You need a double-helix wrapping of Alberta DNA to appreciate the visceral anger raging against British Columbia for its legally-suspect Trans Mountain pipeline stalling tactics.

After living there for 22 years, including surviving the first Trudeau’s National Energy Program, I’ve found it painfully easy to understand why the Alberta legislature is seething with all-party fury and willing to throw interprovincial collegiality under the bus to attack British Columbians.

The showdown over this vital pipeline, put on hold because the builder is fed up with the B.C. government fiddling about with regulatory speed bumps and court delays, goes to the very heart of Albertan fears that they can’t get a fair shake from a Confederation they’ve generously financed.

Alberta usually asks very little of Ottawa, beyond that it be left alone. It has given hundreds of billions of dollars more to the rest of Canada than it got back without complaint. It has never been classified a ‘have-not’ province nor received a nickel of equalization since 1963.

But right now, it is feeling helpless, vulnerable, mad as hell and it won’t take it much longer.

That’s why Alberta is plotting to turn down gas and oil exports to British Columbia to punish motorists and homeowners with higher energy prices.

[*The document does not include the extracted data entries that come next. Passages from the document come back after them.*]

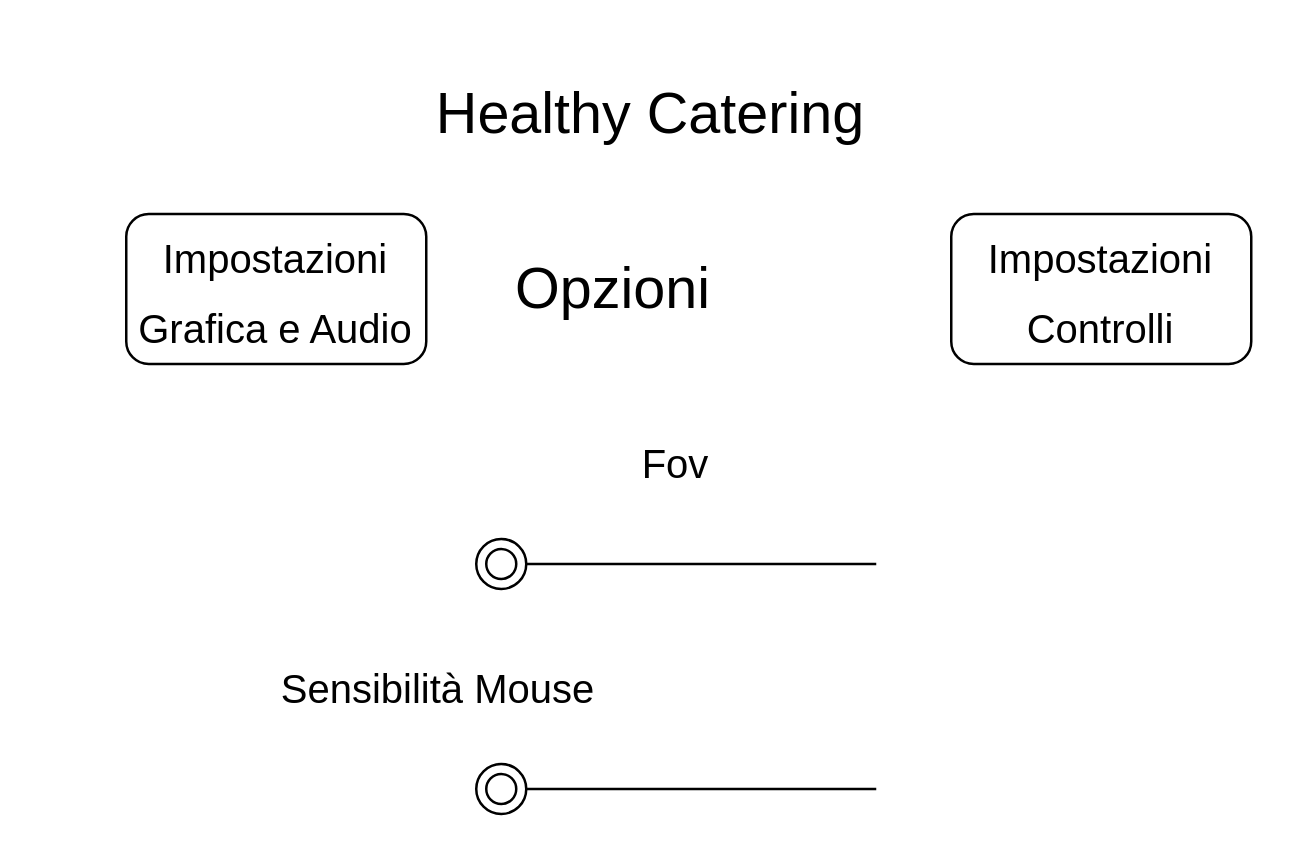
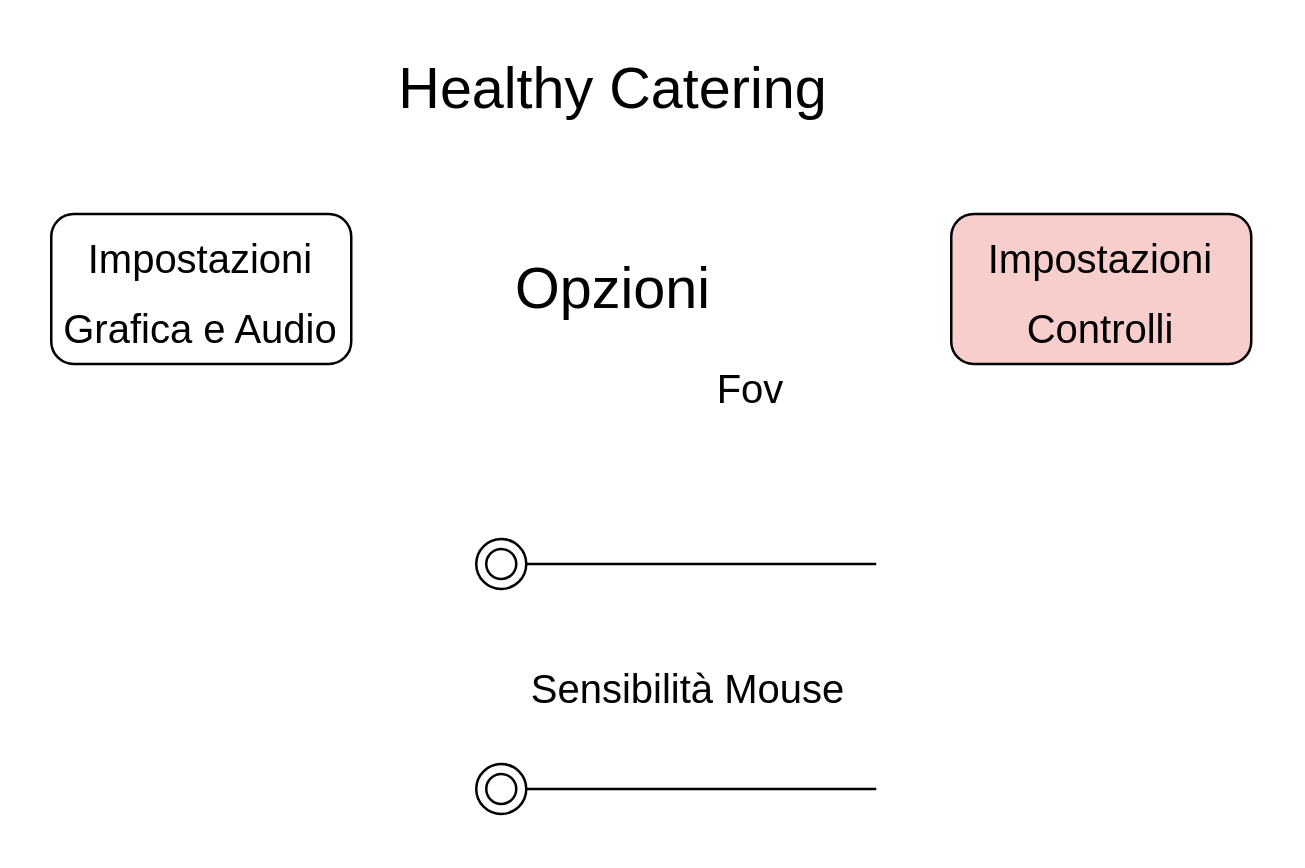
  <mxCell id="0" />
  <mxCell id="1" parent="0" />
- <mxCell id="2" value="&lt;font style=&quot;font-size: 23px&quot;&gt;Healthy Catering&lt;/font&gt;" style="text;html=1;strokeColor=none;fillColor=none;align=center;verticalAlign=middle;whiteSpace=wrap;rounded=0;" vertex="1" parent="1"><mxGeometry x="110" y="20" width="300" height="50" as="geometry" /></mxCell>
+ <mxCell id="2" value="&lt;font style=&quot;font-size: 23px&quot;&gt;Healthy Catering&lt;/font&gt;" style="text;html=1;strokeColor=none;fillColor=none;align=center;verticalAlign=middle;whiteSpace=wrap;rounded=0;" vertex="1" parent="1"><mxGeometry x="95" y="10" width="300" height="50" as="geometry" /></mxCell>
  <mxCell id="3" value="Opzioni" style="text;html=1;strokeColor=none;fillColor=none;align=center;verticalAlign=middle;whiteSpace=wrap;rounded=0;fontSize=23;" vertex="1" parent="1"><mxGeometry x="195" y="100" width="100" height="30" as="geometry" /></mxCell>
- <mxCell id="4" value="&lt;font style=&quot;font-size: 16px&quot;&gt;Impostazioni Grafica e Audio&lt;/font&gt;" style="rounded=1;whiteSpace=wrap;html=1;fontSize=23;" vertex="1" parent="1"><mxGeometry x="50" y="85" width="120" height="60" as="geometry" /></mxCell>
- <mxCell id="5" value="&lt;font style=&quot;font-size: 16px&quot;&gt;Impostazioni Controlli&lt;/font&gt;" style="rounded=1;whiteSpace=wrap;html=1;fontSize=23;" vertex="1" parent="1"><mxGeometry x="380" y="85" width="120" height="60" as="geometry" /></mxCell>
- <mxCell id="6" value="Fov" style="text;html=1;strokeColor=none;fillColor=none;align=center;verticalAlign=middle;whiteSpace=wrap;rounded=0;fontSize=16;" vertex="1" parent="1"><mxGeometry x="210" y="170" width="120" height="30" as="geometry" /></mxCell>
+ <mxCell id="4" value="&lt;font style=&quot;font-size: 16px&quot;&gt;Impostazioni Grafica e Audio&lt;/font&gt;" style="rounded=1;whiteSpace=wrap;html=1;fontSize=23;" vertex="1" parent="1"><mxGeometry x="20" y="85" width="120" height="60" as="geometry" /></mxCell>
+ <mxCell id="5" value="&lt;font style=&quot;font-size: 16px&quot;&gt;Impostazioni Controlli&lt;/font&gt;" style="rounded=1;whiteSpace=wrap;html=1;fontSize=23;fillColor=#f8cecc;" vertex="1" parent="1"><mxGeometry x="380" y="85" width="120" height="60" as="geometry" /></mxCell>
+ <mxCell id="6" value="Fov" style="text;html=1;strokeColor=none;fillColor=none;align=center;verticalAlign=middle;whiteSpace=wrap;rounded=0;fontSize=16;" vertex="1" parent="1"><mxGeometry x="240" y="140" width="120" height="30" as="geometry" /></mxCell>
  <mxCell id="7" value="" style="line;strokeWidth=1;rotatable=0;dashed=0;labelPosition=right;align=left;verticalAlign=middle;spacingTop=0;spacingLeft=6;points=[];portConstraint=eastwest;fontSize=16;" vertex="1" parent="1"><mxGeometry x="200" y="220" width="150" height="10" as="geometry" /></mxCell>
  <mxCell id="8" value="" style="ellipse;shape=doubleEllipse;whiteSpace=wrap;html=1;fontSize=16;" vertex="1" parent="1"><mxGeometry x="190" y="215" width="20" height="20" as="geometry" /></mxCell>
- <mxCell id="9" value="Sensibilità Mouse" style="text;html=1;strokeColor=none;fillColor=none;align=center;verticalAlign=middle;whiteSpace=wrap;rounded=0;fontSize=16;" vertex="1" parent="1"><mxGeometry x="110" y="260" width="130" height="30" as="geometry" /></mxCell>
+ <mxCell id="9" value="Sensibilità Mouse" style="text;html=1;strokeColor=none;fillColor=none;align=center;verticalAlign=middle;whiteSpace=wrap;rounded=0;fontSize=16;" vertex="1" parent="1"><mxGeometry x="210" y="260" width="130" height="30" as="geometry" /></mxCell>
  <mxCell id="10" value="" style="line;strokeWidth=1;rotatable=0;dashed=0;labelPosition=right;align=left;verticalAlign=middle;spacingTop=0;spacingLeft=6;points=[];portConstraint=eastwest;fontSize=16;" vertex="1" parent="1"><mxGeometry x="200" y="310" width="150" height="10" as="geometry" /></mxCell>
  <mxCell id="11" value="" style="ellipse;shape=doubleEllipse;whiteSpace=wrap;html=1;fontSize=16;" vertex="1" parent="1"><mxGeometry x="190" y="305" width="20" height="20" as="geometry" /></mxCell>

It’s a very un-Albertan antagonistic approach, but consider the context for this vented frustration.

Having lost the Northern Gateway and Energy East pipelines to environmental or Quebec opposition, Alberta has one final pipeline option for its oil to collect world pricing via a Canadian connection to the sea.

And compared to ploughing a pipeline through boreal forest or skirting Montreal, the Trans Mountain expansion tracks the footprint of an existing pipeline and has support from about 50 First Nations.

It’s almost a no-brainer.

But time is running out. This week’s Kinder Morgan stand-down decision will, unless there’s a successful provincial and federal rescue mission, become a cancellation in exactly 50 days.

Feeling betrayed by the Constitution, impatient with federal foot-dragging and threatened by a Texas-based corporation having second thoughts, a furious Alberta now feels it must go it alone and buy the security of owning a pipeline to Pacific tankers.

That’s because Albertans who know their history aren’t betting on Ottawa coming to their energy sector’s salvation.

After all, distrusting a prime minister named Trudeau is in their DNA.